L’età delle prime volte si sta abbassando e molto, già all’età delle scuole medie si comincia ad affacciarsi alle dipendenze. Negli ultimi anni vanno per la maggiore i progetti sulla prevenzione del bullismo e del cyber bullismo. Se esistono relazioni positive tra ragazzi quel disagio che interessa i giovanissimi viene meno: d’altra parte l’uso di sostanze o l’avvicinamento alle dipendenze è più appannaggio di chi è insicuro e che, in larga parte, proviene da classi sociali più svantaggiate.
<+nerob>Qual è il ruolo del terzo settore nei problemi di dipendenza?
«Credo che oggi, viste anche le difficoltà degli enti pubblici, il nostro ruolo sia fondamentale. Prima di arrivare un Sert bisogna che una persona prenda coscienza della sua situazione. In questo una associazione ha più possibilità di lavorare sul territorio, perché può rispondere anticipatamente a un bisogno che non è ancora emergenza o talmente grande da necessitare un trattamento forte. Noi del terzo settore possiamo e dobbiamo far tanto: penso ai nostri sportelli sulla ludopatia, aperti la sera, dove si rivolgono in via riservata anche i familiarii e i parenti che segnalano il problema quando ancora siamo in tempo per risolverlo senza grandi patemi».
 
Regolamentazione della Cannabis o proibizionismo?

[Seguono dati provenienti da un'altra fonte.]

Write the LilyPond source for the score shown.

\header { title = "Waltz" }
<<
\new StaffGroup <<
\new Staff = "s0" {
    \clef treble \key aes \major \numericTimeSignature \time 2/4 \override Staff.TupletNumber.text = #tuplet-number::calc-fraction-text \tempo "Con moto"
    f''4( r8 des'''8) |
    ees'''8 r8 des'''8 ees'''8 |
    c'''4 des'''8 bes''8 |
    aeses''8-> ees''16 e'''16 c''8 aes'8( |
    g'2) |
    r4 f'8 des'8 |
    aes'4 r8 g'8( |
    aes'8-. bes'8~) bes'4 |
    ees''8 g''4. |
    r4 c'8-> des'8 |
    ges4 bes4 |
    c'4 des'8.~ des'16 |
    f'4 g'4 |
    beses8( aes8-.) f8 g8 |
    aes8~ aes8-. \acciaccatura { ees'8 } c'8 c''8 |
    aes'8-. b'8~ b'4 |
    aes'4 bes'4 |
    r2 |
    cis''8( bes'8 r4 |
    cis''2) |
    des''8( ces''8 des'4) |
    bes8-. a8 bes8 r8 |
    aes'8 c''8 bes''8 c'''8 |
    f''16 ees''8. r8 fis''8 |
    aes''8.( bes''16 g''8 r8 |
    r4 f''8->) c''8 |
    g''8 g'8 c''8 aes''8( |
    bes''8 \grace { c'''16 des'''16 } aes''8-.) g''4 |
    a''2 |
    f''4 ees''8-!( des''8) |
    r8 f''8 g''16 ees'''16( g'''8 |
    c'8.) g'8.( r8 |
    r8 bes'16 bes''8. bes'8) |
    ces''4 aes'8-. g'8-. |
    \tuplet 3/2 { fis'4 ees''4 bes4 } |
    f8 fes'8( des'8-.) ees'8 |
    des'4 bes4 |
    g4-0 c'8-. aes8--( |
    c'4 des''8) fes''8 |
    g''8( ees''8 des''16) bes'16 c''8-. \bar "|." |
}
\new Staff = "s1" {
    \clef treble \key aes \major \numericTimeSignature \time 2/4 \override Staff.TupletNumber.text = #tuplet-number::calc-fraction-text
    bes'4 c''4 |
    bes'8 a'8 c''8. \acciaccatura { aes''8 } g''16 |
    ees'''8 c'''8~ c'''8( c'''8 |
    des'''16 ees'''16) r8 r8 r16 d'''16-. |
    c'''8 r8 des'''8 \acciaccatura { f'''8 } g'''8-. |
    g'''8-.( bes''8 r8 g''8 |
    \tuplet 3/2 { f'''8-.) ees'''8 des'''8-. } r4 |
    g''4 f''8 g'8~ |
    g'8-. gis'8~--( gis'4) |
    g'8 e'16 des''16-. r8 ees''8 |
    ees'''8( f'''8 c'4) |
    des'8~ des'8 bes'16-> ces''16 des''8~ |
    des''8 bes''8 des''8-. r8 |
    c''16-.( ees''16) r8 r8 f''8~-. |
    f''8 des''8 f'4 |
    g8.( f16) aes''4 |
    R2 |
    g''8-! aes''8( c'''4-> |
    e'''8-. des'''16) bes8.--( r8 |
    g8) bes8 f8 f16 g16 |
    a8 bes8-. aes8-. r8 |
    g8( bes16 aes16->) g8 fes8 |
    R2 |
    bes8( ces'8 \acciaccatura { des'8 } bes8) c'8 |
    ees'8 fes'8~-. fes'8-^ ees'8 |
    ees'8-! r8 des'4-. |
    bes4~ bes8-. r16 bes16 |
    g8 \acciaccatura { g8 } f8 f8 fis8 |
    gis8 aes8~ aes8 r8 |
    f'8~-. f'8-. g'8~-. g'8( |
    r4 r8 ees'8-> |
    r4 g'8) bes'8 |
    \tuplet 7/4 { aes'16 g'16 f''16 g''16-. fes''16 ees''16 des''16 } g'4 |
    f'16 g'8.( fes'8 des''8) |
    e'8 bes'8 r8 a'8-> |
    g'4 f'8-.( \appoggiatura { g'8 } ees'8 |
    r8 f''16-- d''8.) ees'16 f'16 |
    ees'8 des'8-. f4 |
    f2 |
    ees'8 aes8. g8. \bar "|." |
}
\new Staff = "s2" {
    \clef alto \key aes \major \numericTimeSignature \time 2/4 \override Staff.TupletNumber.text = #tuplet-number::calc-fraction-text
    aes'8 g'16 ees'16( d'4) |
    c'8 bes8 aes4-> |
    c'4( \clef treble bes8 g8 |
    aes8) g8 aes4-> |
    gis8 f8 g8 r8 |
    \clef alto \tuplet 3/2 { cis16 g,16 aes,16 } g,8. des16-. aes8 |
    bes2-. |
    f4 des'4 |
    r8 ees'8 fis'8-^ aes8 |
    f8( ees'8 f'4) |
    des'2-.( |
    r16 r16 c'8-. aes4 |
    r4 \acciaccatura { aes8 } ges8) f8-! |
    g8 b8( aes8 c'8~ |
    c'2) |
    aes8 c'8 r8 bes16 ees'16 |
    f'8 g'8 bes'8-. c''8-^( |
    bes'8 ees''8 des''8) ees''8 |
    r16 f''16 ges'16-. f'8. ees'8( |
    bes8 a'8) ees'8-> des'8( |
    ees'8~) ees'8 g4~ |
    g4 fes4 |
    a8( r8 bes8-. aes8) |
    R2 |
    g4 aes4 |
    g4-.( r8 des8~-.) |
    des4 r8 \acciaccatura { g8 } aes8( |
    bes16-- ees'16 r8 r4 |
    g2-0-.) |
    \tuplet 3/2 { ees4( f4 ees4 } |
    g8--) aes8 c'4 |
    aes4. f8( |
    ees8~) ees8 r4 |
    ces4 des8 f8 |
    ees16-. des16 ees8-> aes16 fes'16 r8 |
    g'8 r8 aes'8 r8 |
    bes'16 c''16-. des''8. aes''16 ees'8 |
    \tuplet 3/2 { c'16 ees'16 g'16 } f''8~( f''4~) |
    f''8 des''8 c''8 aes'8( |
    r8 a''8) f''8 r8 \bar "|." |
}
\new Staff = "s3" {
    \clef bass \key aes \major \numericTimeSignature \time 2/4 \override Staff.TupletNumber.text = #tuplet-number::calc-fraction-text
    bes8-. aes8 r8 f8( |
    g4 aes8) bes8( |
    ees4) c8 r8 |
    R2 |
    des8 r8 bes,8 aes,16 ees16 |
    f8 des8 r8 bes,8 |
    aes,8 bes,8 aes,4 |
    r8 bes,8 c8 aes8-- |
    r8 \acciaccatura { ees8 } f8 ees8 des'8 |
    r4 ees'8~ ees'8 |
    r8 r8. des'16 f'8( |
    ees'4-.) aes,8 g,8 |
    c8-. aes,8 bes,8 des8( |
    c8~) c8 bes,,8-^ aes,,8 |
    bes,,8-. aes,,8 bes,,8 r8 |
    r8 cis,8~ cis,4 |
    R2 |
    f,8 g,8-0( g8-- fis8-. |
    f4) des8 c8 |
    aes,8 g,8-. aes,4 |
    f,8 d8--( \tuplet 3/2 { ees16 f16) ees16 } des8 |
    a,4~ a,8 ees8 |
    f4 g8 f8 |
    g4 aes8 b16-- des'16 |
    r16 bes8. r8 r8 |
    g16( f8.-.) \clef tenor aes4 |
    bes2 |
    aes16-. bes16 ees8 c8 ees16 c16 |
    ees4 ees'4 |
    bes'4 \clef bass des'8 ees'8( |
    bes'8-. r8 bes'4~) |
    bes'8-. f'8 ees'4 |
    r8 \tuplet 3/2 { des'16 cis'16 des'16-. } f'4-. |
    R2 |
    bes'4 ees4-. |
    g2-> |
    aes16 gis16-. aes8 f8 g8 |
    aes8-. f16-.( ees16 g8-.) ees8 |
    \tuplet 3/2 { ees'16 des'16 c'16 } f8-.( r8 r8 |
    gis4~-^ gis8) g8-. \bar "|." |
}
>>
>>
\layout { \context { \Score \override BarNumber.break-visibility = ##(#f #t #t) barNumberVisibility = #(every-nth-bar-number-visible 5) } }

Il problema della legalizzazione della Cannabis è molto articolato. Lasciando da parte la questione dell'utilizzo terapeutico, i problemi realtivi alla regolamentazione di quel mercato sono tanti. Se da un lato la legalizzazione toglierebbe una fetta di business importante alle mafie, dall'altro si toglierebbe allo spinello quel «fascino del proibito» che porta tantissimi giovani a provarlo almeno una volta. La mia paura è che però le altre sostanze illegali, come la cocaina, diverrebbero il “primo step illegale” e, con ogni probabilità, arriverebbero sul mercato a costi inferiori, per promuoverne l'uso, con effetti infinitamente più pericolosi dei cannaibinoidi».